# New Natural



## Dayhiker (Mar 13, 2010)

I love the way M_J has been attaching his 4-strand tubes for OTT shooting. I have been doing this to a few of mine to excellent results. Here's a natural I just finished.










































Shoots very accurate and comfortable for me. This fork is strong enough for heavy bands, too. Hope you like it.


----------



## philly (Jun 13, 2010)

Another beauty DH, you are a very productive guy. I have nevre tried tubes, a few shots with a Dankung JH but must give them a go soon. Well done.
Philly


----------



## NaturalFork (Jan 21, 2010)

I love this one DH!!!


----------



## MidniteMarauder (Nov 15, 2010)

Nice job and looks great as usual.


----------



## harpersgrace (Jan 28, 2010)

Excellent fork DH, your paratabs and gypsies are more a elegant attachment IMHO but as long as it gets the job done


----------



## shot in the foot (Jan 3, 2010)

Thats a nice one, and wide forks as well, very nicely made, jeff


----------



## M.J (Nov 1, 2010)

Wow! There's a style that is identified with me, that's awesome! I put these on all my slingshots now, it really works best for me.Glad they're working for you, DH! That's a really nice looking fork. You guys are so lucky to find symetrical ones like this.
As an aside- I've been doing alot of shooting with the Chalice you sent me and having much success. What a great slingshot that is! It's definately going with me to "the shoot" in Alverton this weekend because on any given day it may be my most accurate sling.


----------



## Dayhiker (Mar 13, 2010)

Thanks everybody for the nice comments.

@ M_J: This setup works really well for me too. I'd like that ff you brought one of my slingshots to the tournament.


----------



## GIRLYPANTS (Apr 27, 2011)

No need to hope we like it, the wood and your skill speaks for its self, great work and good result


----------



## Dayhiker (Mar 13, 2010)

Thanks Girlypants. I love your screen name and that avatar is totally _awesome_!


----------



## jmplsnt (Jan 1, 2010)

Very nice one from one of our Masters. Excellent manner of attachment and I like the way you laid this one out.


----------



## nitram55 (Apr 1, 2011)

That a nice natural looks like it will be very nice to shoot.

Regards
Martin


----------



## Xidoo (Aug 14, 2010)

Dayhiker, 
Very nice looks very good. I bet it feel great in your hand! What is it made of?? Saludos.


----------



## mckee (Oct 28, 2010)

Look real nice!


----------



## Dayhiker (Mar 13, 2010)

Xidoo said:


> Dayhiker,
> Very nice looks very good. I bet it feel great in your hand! What is it made of?? Saludos.

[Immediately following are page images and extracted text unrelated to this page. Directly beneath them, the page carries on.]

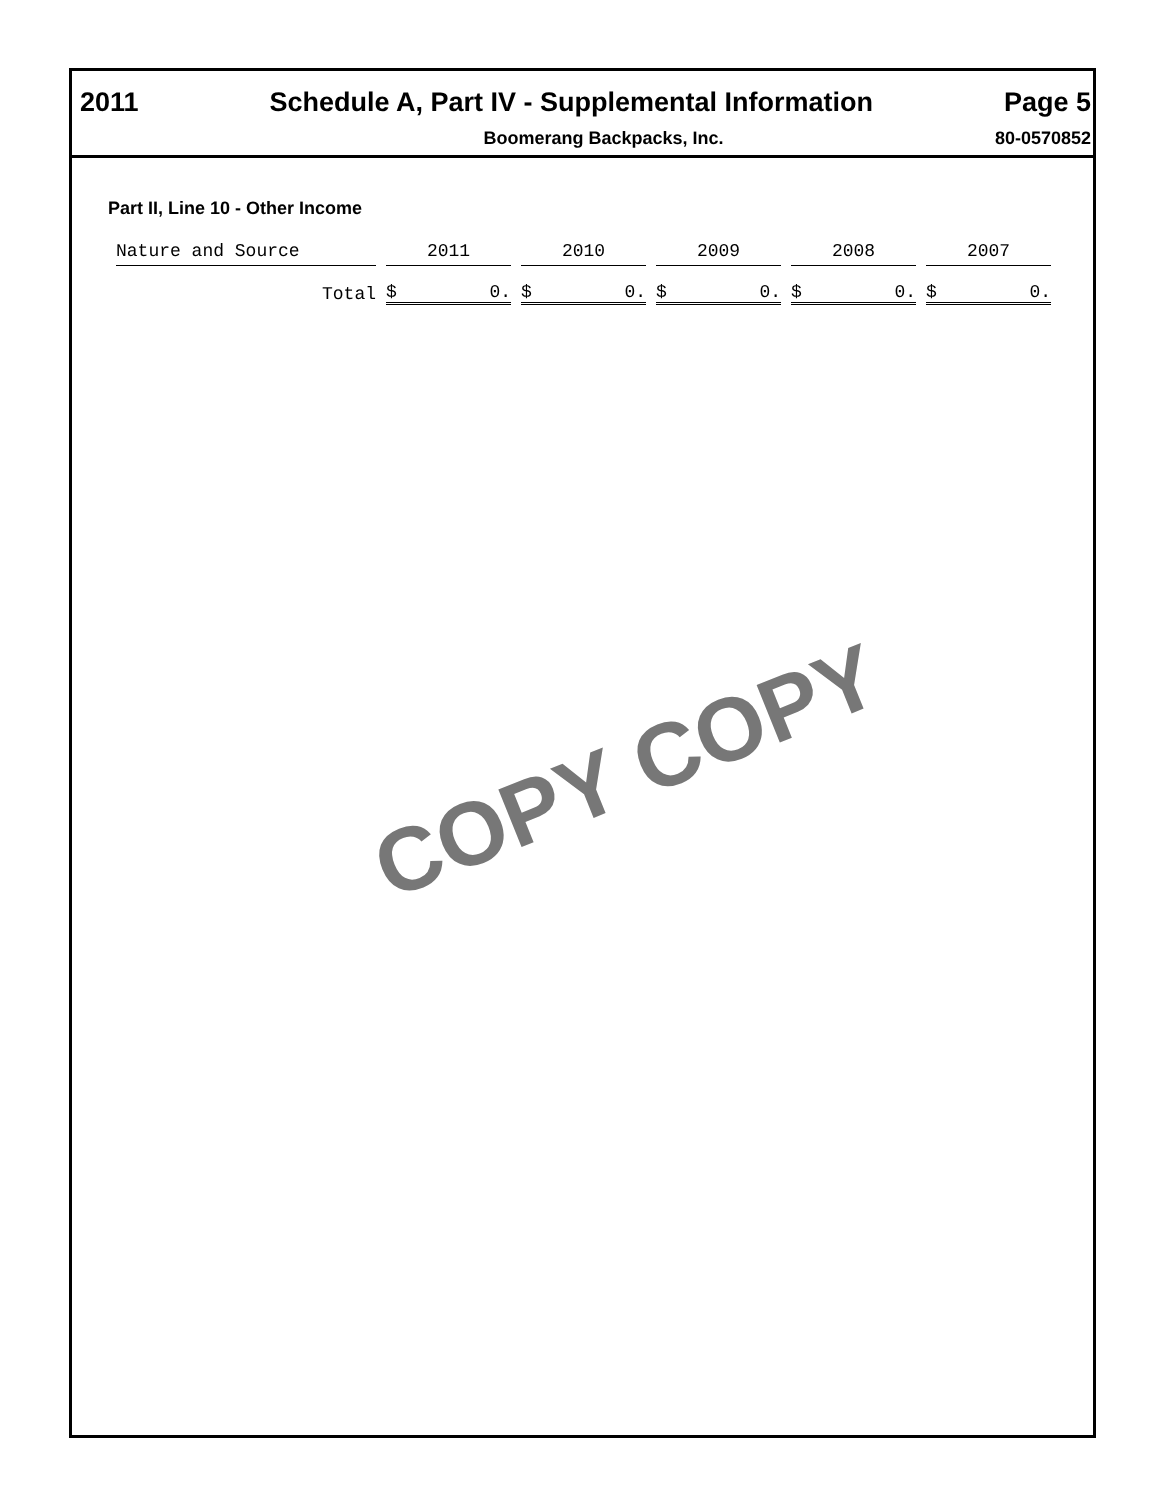2011 Schedule A, Part IV - Supplemental Information Page 5
Boomerang Backpacks, Inc. 80-0570852
Part II, Line 10 - Other Income
| Nature and Source | 2011 | 2010 | 2009 | 2008 | 2007 |
| Total | $ 0. | $ 0. | $ 0. | $ 0. | $ 0. |
COPY COPY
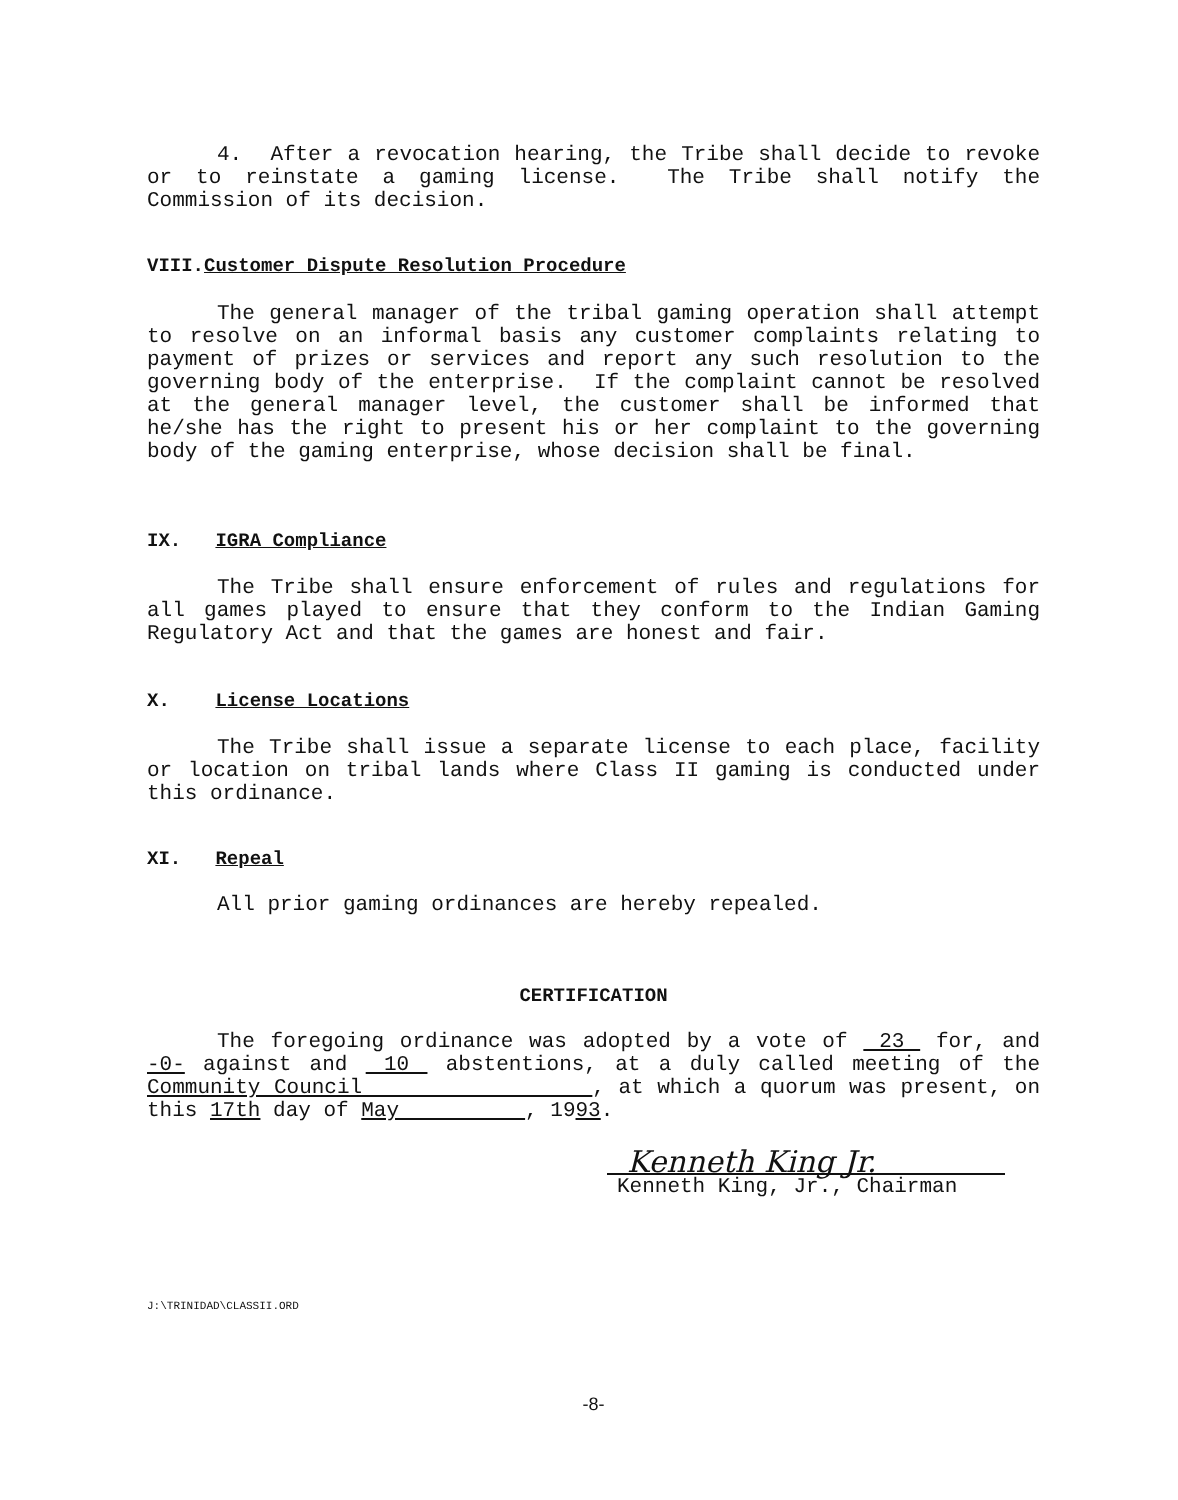4. After a revocation hearing, the Tribe shall decide to revoke or to reinstate a gaming license. The Tribe shall notify the Commission of its decision.
VIII.Customer Dispute Resolution Procedure
The general manager of the tribal gaming operation shall attempt to resolve on an informal basis any customer complaints relating to payment of prizes or services and report any such resolution to the governing body of the enterprise. If the complaint cannot be resolved at the general manager level, the customer shall be informed that he/she has the right to present his or her complaint to the governing body of the gaming enterprise, whose decision shall be final.
IX. IGRA Compliance
The Tribe shall ensure enforcement of rules and regulations for all games played to ensure that they conform to the Indian Gaming Regulatory Act and that the games are honest and fair.
X. License Locations
The Tribe shall issue a separate license to each place, facility or location on tribal lands where Class II gaming is conducted under this ordinance.
XI. Repeal
All prior gaming ordinances are hereby repealed.
CERTIFICATION
The foregoing ordinance was adopted by a vote of 23 for, and -0- against and 10 abstentions, at a duly called meeting of the Community Council , at which a quorum was present, on this 17th day of May , 1993.
Kenneth King Jr.
Kenneth King, Jr., Chairman
J:\TRINIDAD\CLASSII.ORD
-8-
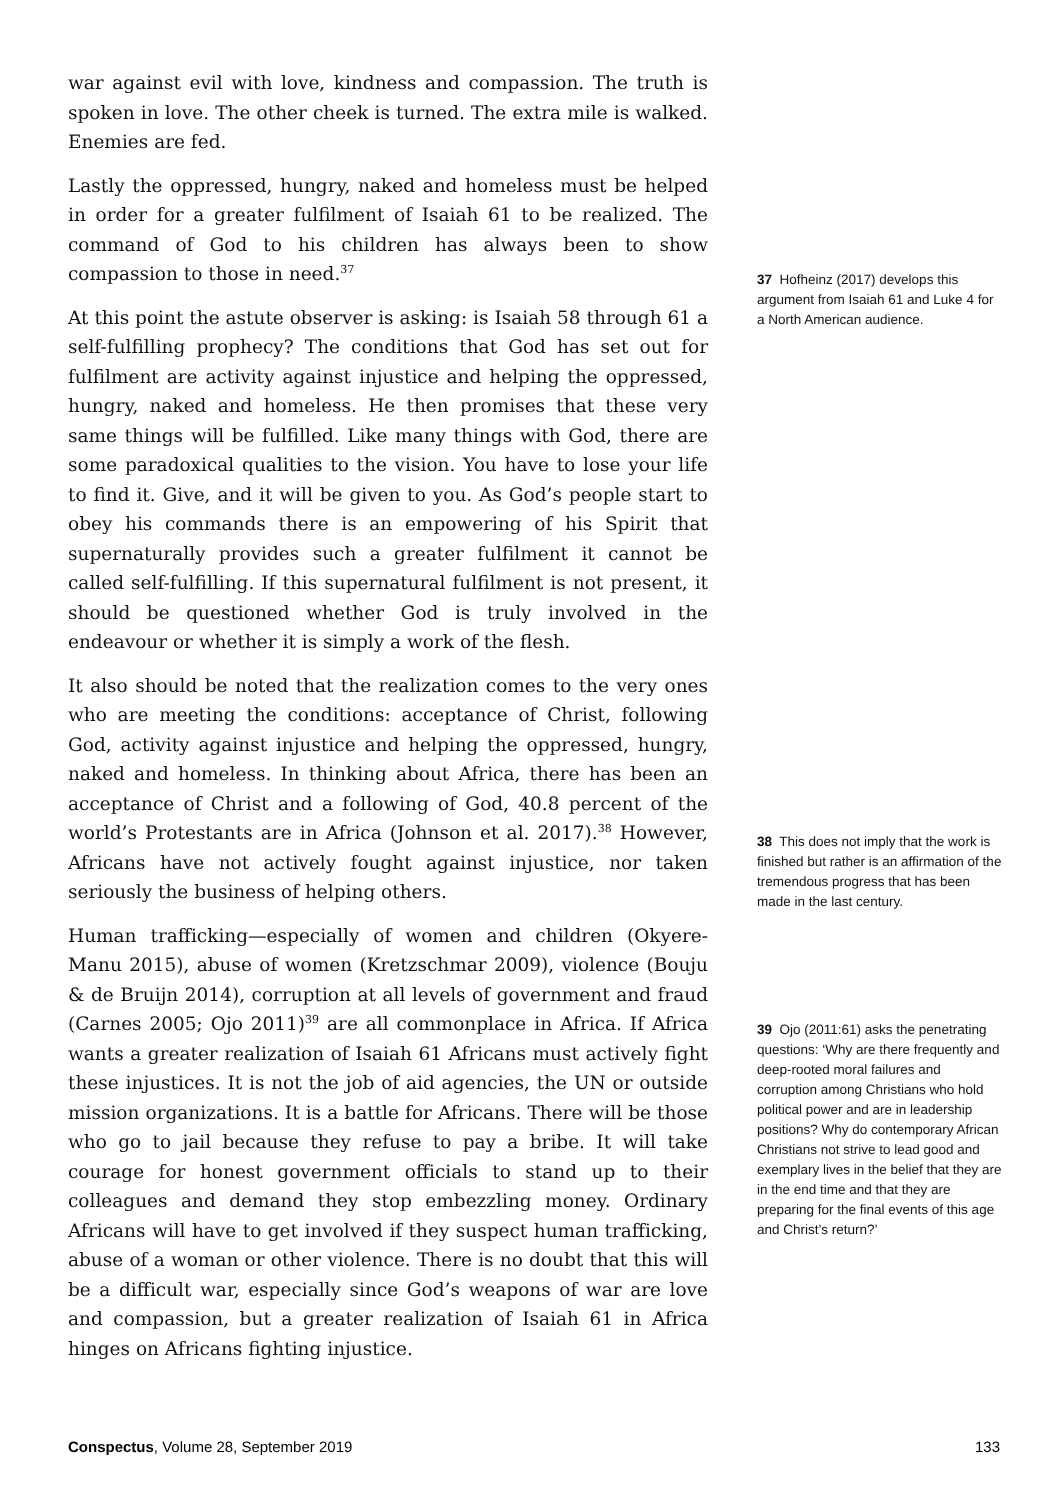war against evil with love, kindness and compassion. The truth is spoken in love. The other cheek is turned. The extra mile is walked. Enemies are fed.
Lastly the oppressed, hungry, naked and homeless must be helped in order for a greater fulfilment of Isaiah 61 to be realized. The command of God to his children has always been to show compassion to those in need.<sup>37</sup>
At this point the astute observer is asking: is Isaiah 58 through 61 a self-fulfilling prophecy? The conditions that God has set out for fulfilment are activity against injustice and helping the oppressed, hungry, naked and homeless. He then promises that these very same things will be fulfilled. Like many things with God, there are some paradoxical qualities to the vision. You have to lose your life to find it. Give, and it will be given to you. As God’s people start to obey his commands there is an empowering of his Spirit that supernaturally provides such a greater fulfilment it cannot be called self-fulfilling. If this supernatural fulfilment is not present, it should be questioned whether God is truly involved in the endeavour or whether it is simply a work of the flesh.
It also should be noted that the realization comes to the very ones who are meeting the conditions: acceptance of Christ, following God, activity against injustice and helping the oppressed, hungry, naked and homeless. In thinking about Africa, there has been an acceptance of Christ and a following of God, 40.8 percent of the world’s Protestants are in Africa (Johnson et al. 2017).<sup>38</sup> However, Africans have not actively fought against injustice, nor taken seriously the business of helping others.
Human trafficking—especially of women and children (Okyere-Manu 2015), abuse of women (Kretzschmar 2009), violence (Bouju & de Bruijn 2014), corruption at all levels of government and fraud (Carnes 2005; Ojo 2011)<sup>39</sup> are all commonplace in Africa. If Africa wants a greater realization of Isaiah 61 Africans must actively fight these injustices. It is not the job of aid agencies, the UN or outside mission organizations. It is a battle for Africans. There will be those who go to jail because they refuse to pay a bribe. It will take courage for honest government officials to stand up to their colleagues and demand they stop embezzling money. Ordinary Africans will have to get involved if they suspect human trafficking, abuse of a woman or other violence. There is no doubt that this will be a difficult war, especially since God’s weapons of war are love and compassion, but a greater realization of Isaiah 61 in Africa hinges on Africans fighting injustice.
37 Hofheinz (2017) develops this argument from Isaiah 61 and Luke 4 for a North American audience.
38 This does not imply that the work is finished but rather is an affirmation of the tremendous progress that has been made in the last century.
39 Ojo (2011:61) asks the penetrating questions: ‘Why are there frequently and deep-rooted moral failures and corruption among Christians who hold political power and are in leadership positions? Why do contemporary African Christians not strive to lead good and exemplary lives in the belief that they are in the end time and that they are preparing for the final events of this age and Christ’s return?’
Conspectus, Volume 28, September 2019 133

Hello Xidoo, It is very comfortable to shoot with. I don't know the wood, but it is quite hard.


----------



## BaneofSmallGame (Sep 22, 2010)

DH, I love it brother!!!

That's a good solid fork, with a nice symmetrical shape and solid lines.....shes a beauty if I ever saw one. In fact, it reminds me quite clearly of that ash fork you made a while back that you got from our main man across the pond..ring a bell??









Good going as always, nice attachment too, I bet thats a joy to shoot with as well. Have fun with that one Bill!!!

Cheers - John


----------



## e~shot (Jun 3, 2010)

I like this one DH, nicely made


----------



## Dayhiker (Mar 13, 2010)

Thanks, John and Irfan.

This fork shoots like a dream. I like it a lot. And I am becoming a bigger fan of this attachment every day!


----------